[Entries from a dataset]
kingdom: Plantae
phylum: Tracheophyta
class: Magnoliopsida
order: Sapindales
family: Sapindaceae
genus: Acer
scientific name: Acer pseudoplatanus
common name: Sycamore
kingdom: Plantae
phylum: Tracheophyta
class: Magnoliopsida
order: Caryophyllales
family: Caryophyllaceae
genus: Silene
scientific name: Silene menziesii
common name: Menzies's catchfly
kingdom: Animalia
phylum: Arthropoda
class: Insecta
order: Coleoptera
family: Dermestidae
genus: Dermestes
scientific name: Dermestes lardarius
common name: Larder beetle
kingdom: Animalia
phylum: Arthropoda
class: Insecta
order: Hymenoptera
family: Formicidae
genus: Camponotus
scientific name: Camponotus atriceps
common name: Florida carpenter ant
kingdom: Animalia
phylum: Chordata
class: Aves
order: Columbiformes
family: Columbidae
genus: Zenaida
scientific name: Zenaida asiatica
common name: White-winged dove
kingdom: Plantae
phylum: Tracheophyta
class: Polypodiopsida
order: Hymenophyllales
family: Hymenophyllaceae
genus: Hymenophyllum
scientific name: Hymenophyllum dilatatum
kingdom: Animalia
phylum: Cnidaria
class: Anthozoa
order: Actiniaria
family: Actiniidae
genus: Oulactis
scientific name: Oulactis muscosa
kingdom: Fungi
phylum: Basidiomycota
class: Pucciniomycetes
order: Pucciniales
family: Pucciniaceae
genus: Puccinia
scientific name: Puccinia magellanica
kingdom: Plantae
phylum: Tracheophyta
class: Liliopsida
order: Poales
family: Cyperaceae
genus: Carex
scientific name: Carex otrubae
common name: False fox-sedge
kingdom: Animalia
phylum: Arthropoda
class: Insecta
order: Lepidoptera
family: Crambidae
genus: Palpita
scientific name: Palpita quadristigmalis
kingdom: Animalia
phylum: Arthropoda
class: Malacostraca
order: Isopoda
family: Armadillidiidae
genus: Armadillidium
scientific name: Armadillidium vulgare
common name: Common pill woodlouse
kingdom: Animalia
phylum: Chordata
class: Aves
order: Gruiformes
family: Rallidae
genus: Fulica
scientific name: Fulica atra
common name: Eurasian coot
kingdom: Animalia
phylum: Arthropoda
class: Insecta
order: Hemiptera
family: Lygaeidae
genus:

TASK OBJECTIVE:
Retype all of the lines above word for word, in the same order.

FULL OUTPUT:
kingdom: Plantae
phylum: Tracheophyta
class: Magnoliopsida
order: Sapindales
family: Sapindaceae
genus: Acer
scientific name: Acer pseudoplatanus
common name: Sycamore
kingdom: Plantae
phylum: Tracheophyta
class: Magnoliopsida
order: Caryophyllales
family: Caryophyllaceae
genus: Silene
scientific name: Silene menziesii
common name: Menzies's catchfly
kingdom: Animalia
phylum: Arthropoda
class: Insecta
order: Coleoptera
family: Dermestidae
genus: Dermestes
scientific name: Dermestes lardarius
common name: Larder beetle
kingdom: Animalia
phylum: Arthropoda
class: Insecta
order: Hymenoptera
family: Formicidae
genus: Camponotus
scientific name: Camponotus atriceps
common name: Florida carpenter ant
kingdom: Animalia
phylum: Chordata
class: Aves
order: Columbiformes
family: Columbidae
genus: Zenaida
scientific name: Zenaida asiatica
common name: White-winged dove
kingdom: Plantae
phylum: Tracheophyta
class: Polypodiopsida
order: Hymenophyllales
family: Hymenophyllaceae
genus: Hymenophyllum
scientific name: Hymenophyllum dilatatum
kingdom: Animalia
phylum: Cnidaria
class: Anthozoa
order: Actiniaria
family: Actiniidae
genus: Oulactis
scientific name: Oulactis muscosa
kingdom: Fungi
phylum: Basidiomycota
class: Pucciniomycetes
order: Pucciniales
family: Pucciniaceae
genus: Puccinia
scientific name: Puccinia magellanica
kingdom: Plantae
phylum: Tracheophyta
class: Liliopsida
order: Poales
family: Cyperaceae
genus: Carex
scientific name: Carex otrubae
common name: False fox-sedge
kingdom: Animalia
phylum: Arthropoda
class: Insecta
order: Lepidoptera
family: Crambidae
genus: Palpita
scientific name: Palpita quadristigmalis
kingdom: Animalia
phylum: Arthropoda
class: Malacostraca
order: Isopoda
family: Armadillidiidae
genus: Armadillidium
scientific name: Armadillidium vulgare
common name: Common pill woodlouse
kingdom: Animalia
phylum: Chordata
class: Aves
order: Gruiformes
family: Rallidae
genus: Fulica
scientific name: Fulica atra
common name: Eurasian coot
kingdom: Animalia
phylum: Arthropoda
class: Insecta
order: Hemiptera
family: Lygaeidae
genus:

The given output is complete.